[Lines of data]

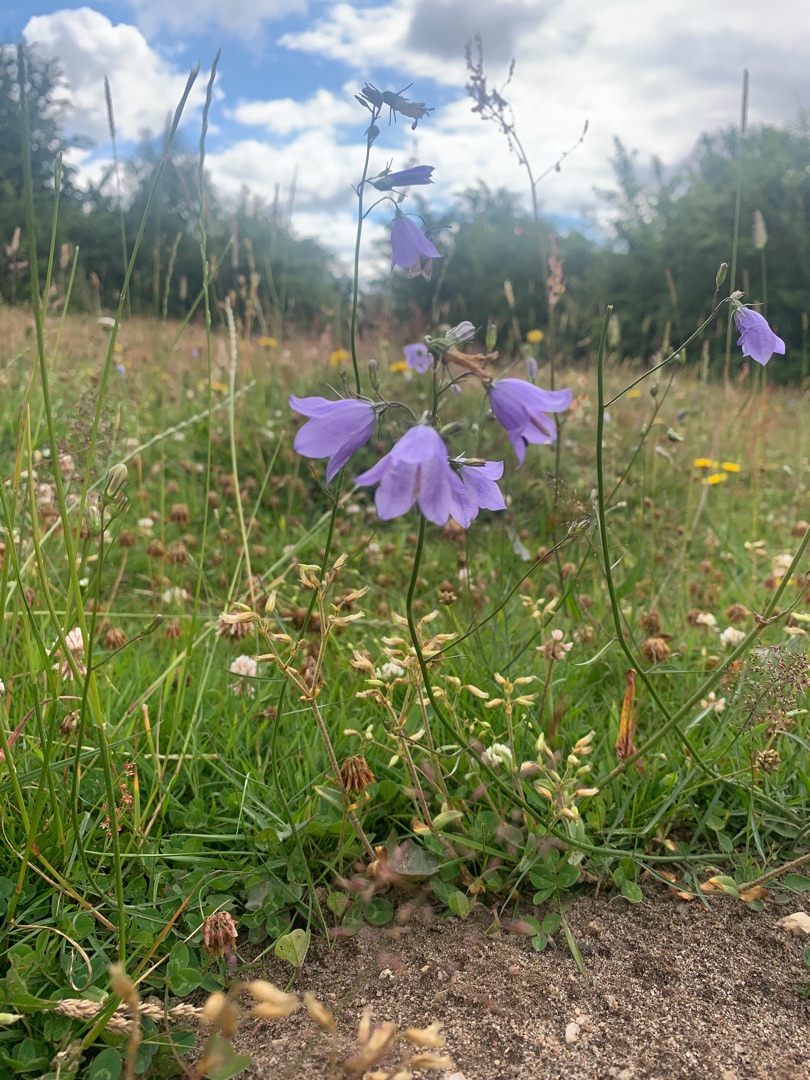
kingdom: Plantae
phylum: Tracheophyta
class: Magnoliopsida
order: Asterales
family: Campanulaceae
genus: Campanula
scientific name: Campanula rotundifolia
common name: Liden klokke
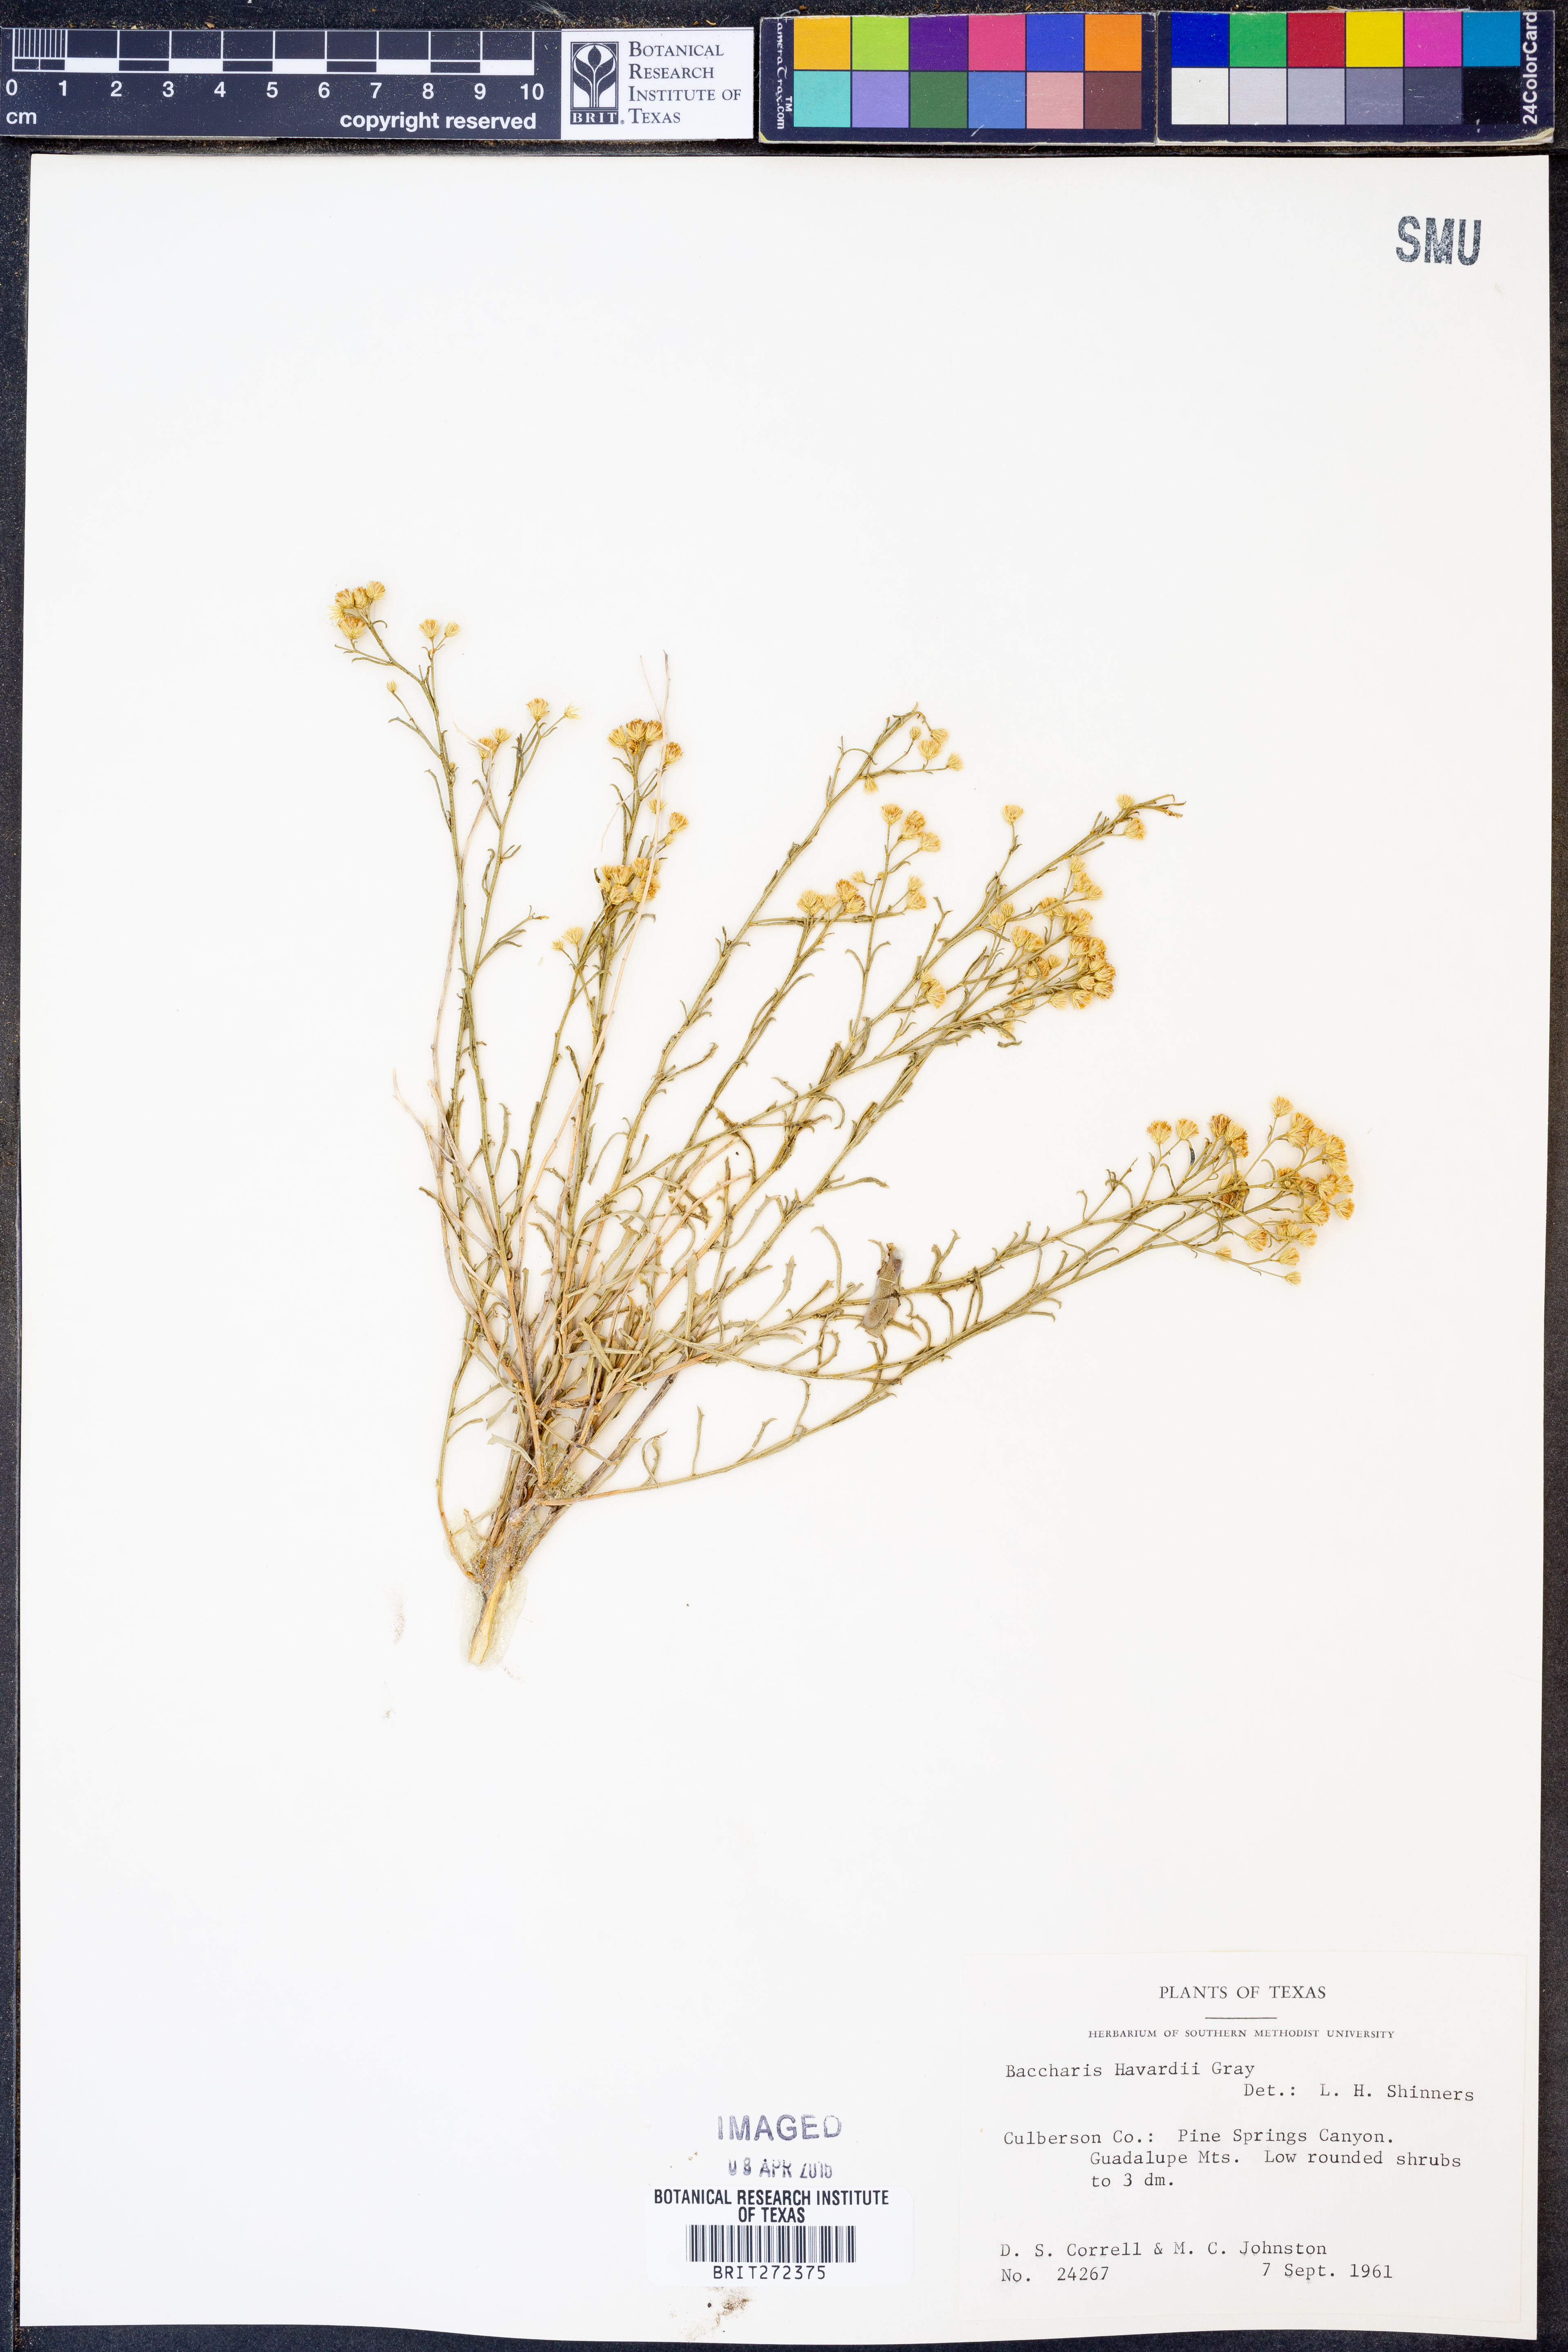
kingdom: Plantae
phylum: Tracheophyta
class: Magnoliopsida
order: Asterales
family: Asteraceae
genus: Baccharis
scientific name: Baccharis havardii
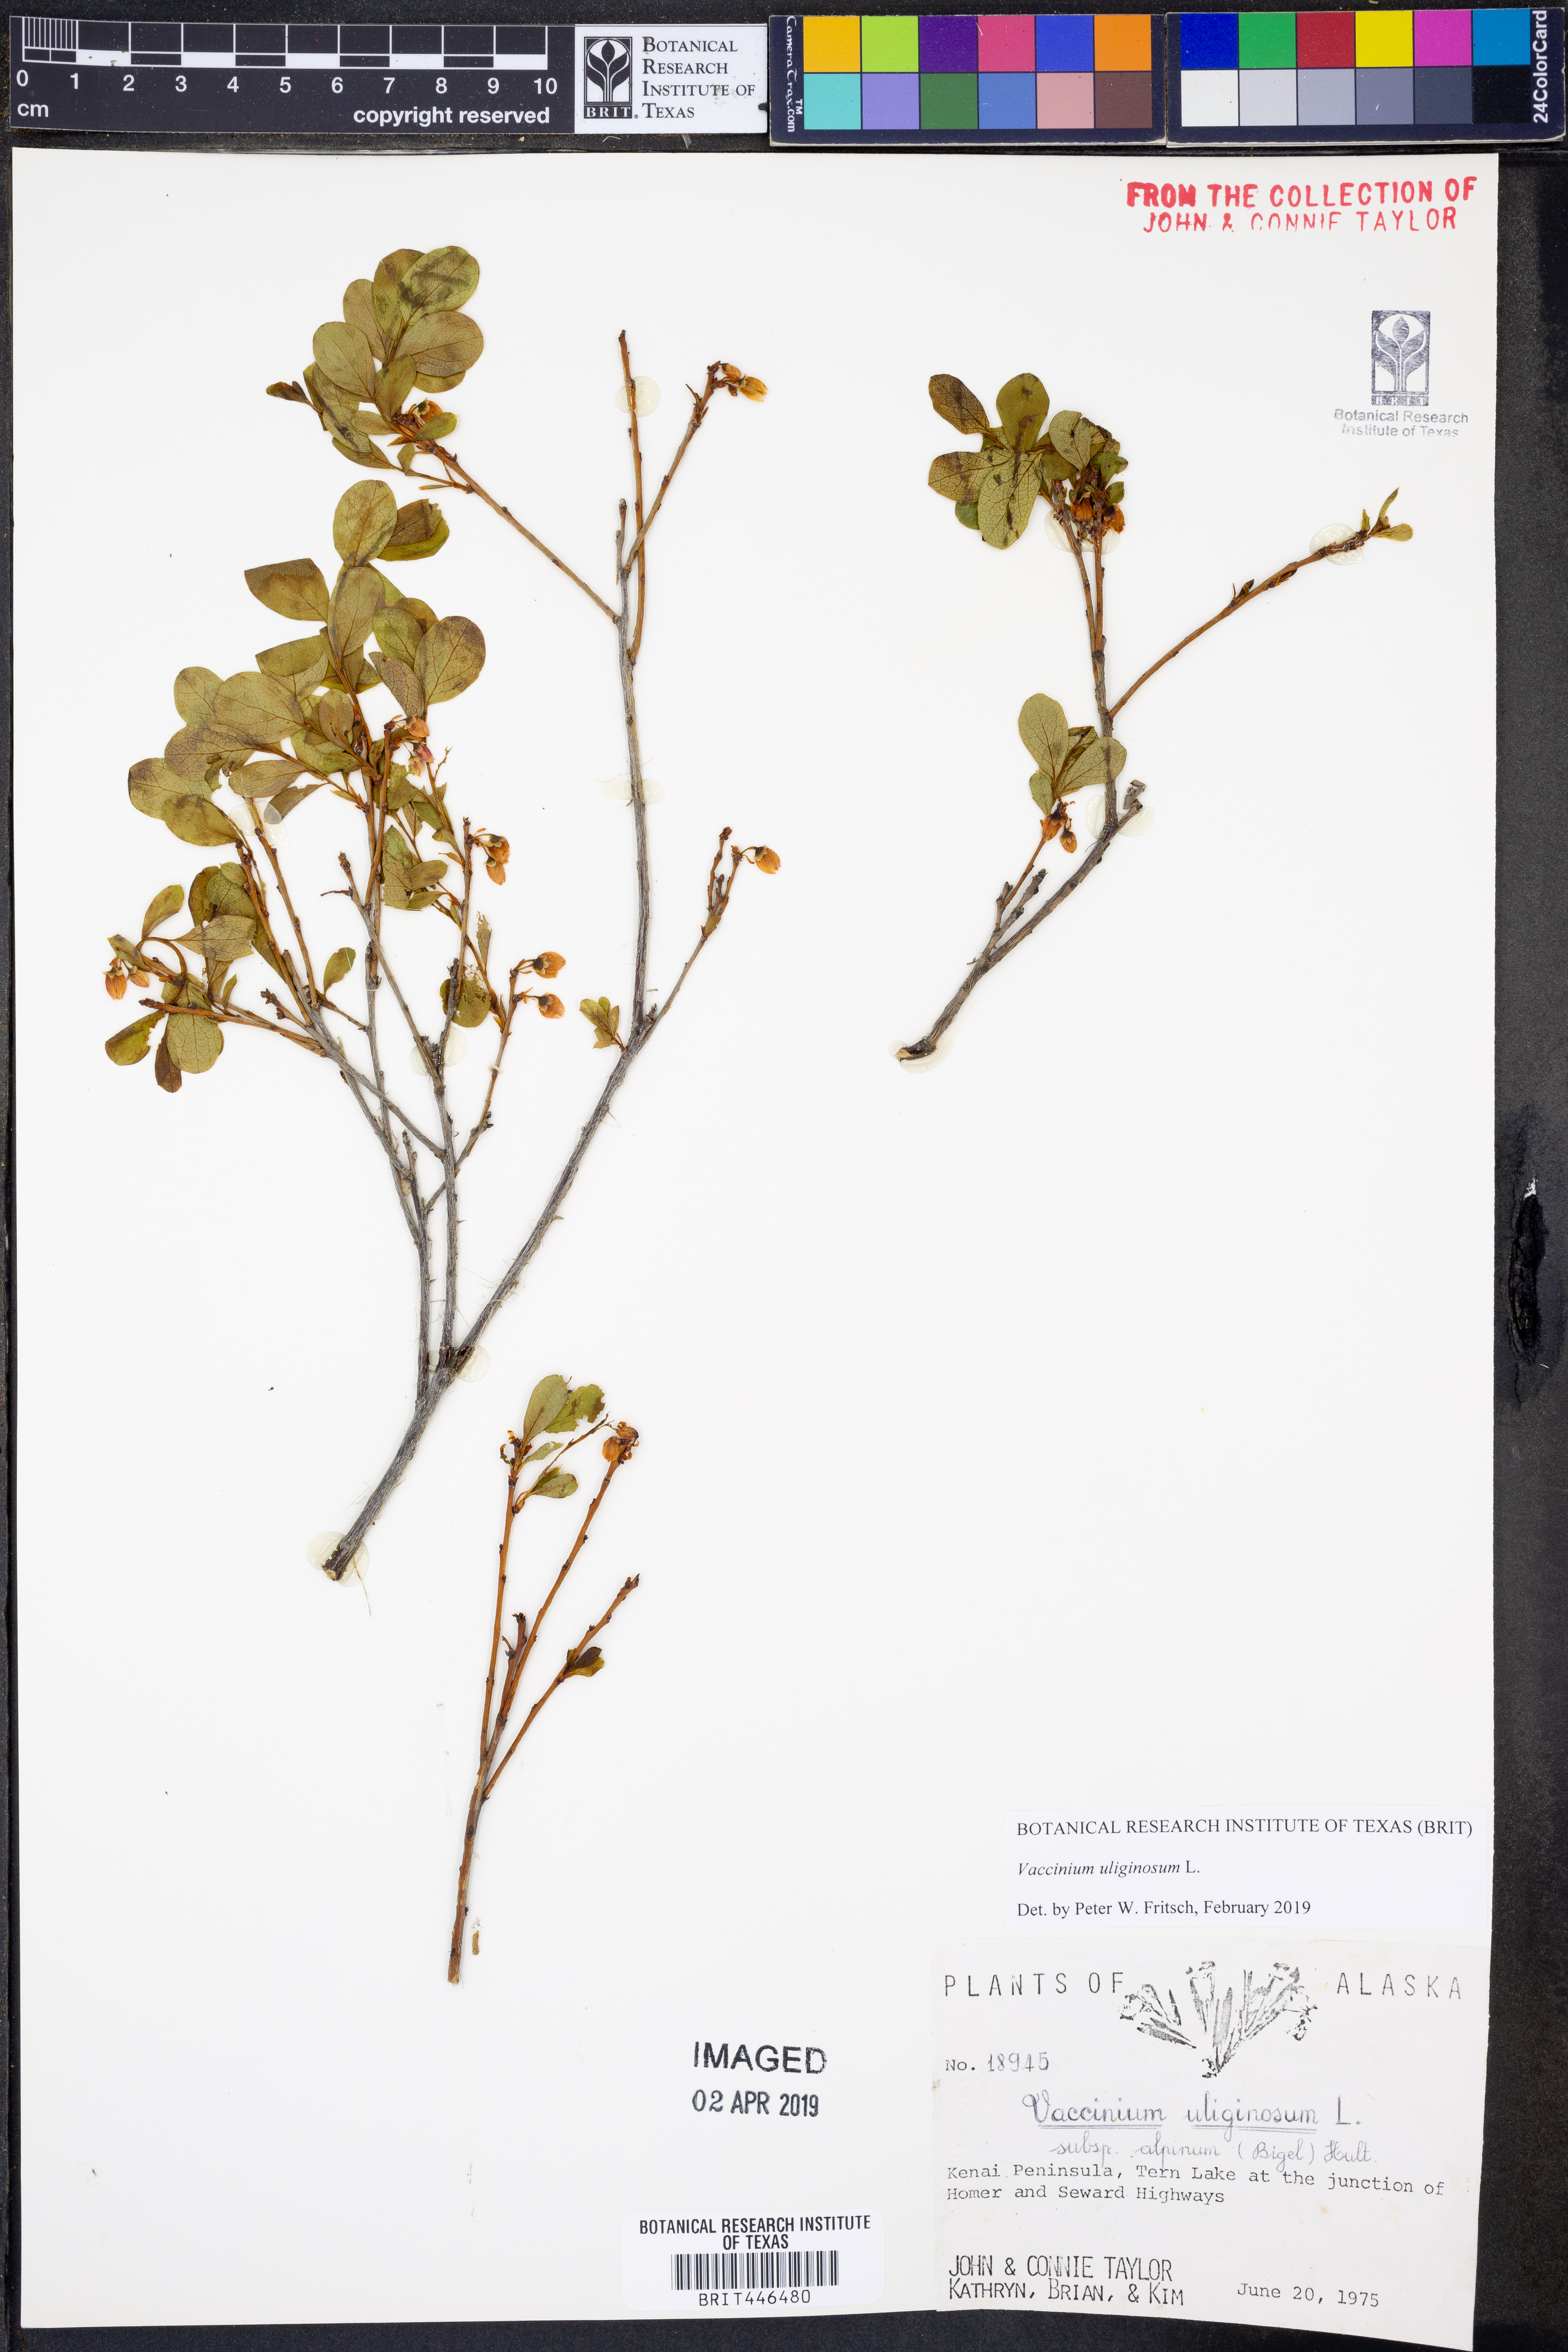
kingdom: Plantae
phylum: Tracheophyta
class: Magnoliopsida
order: Ericales
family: Ericaceae
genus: Vaccinium
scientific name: Vaccinium uliginosum
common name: Bog bilberry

### GIVEN INSTRUCTION
Express the lines above as a JSON list of strings, with one string for each line and no blank lines. Omit the pictures from your answer.

### FULL ANSWER
[
  "kingdom: Plantae",
  "phylum: Tracheophyta",
  "class: Magnoliopsida",
  "order: Asterales",
  "family: Campanulaceae",
  "genus: Campanula",
  "scientific name: Campanula rotundifolia",
  "common name: Liden klokke",
  "kingdom: Plantae",
  "phylum: Tracheophyta",
  "class: Magnoliopsida",
  "order: Asterales",
  "family: Asteraceae",
  "genus: Baccharis",
  "scientific name: Baccharis havardii",
  "kingdom: Plantae",
  "phylum: Tracheophyta",
  "class: Magnoliopsida",
  "order: Ericales",
  "family: Ericaceae",
  "genus: Vaccinium",
  "scientific name: Vaccinium uliginosum",
  "common name: Bog bilberry"
]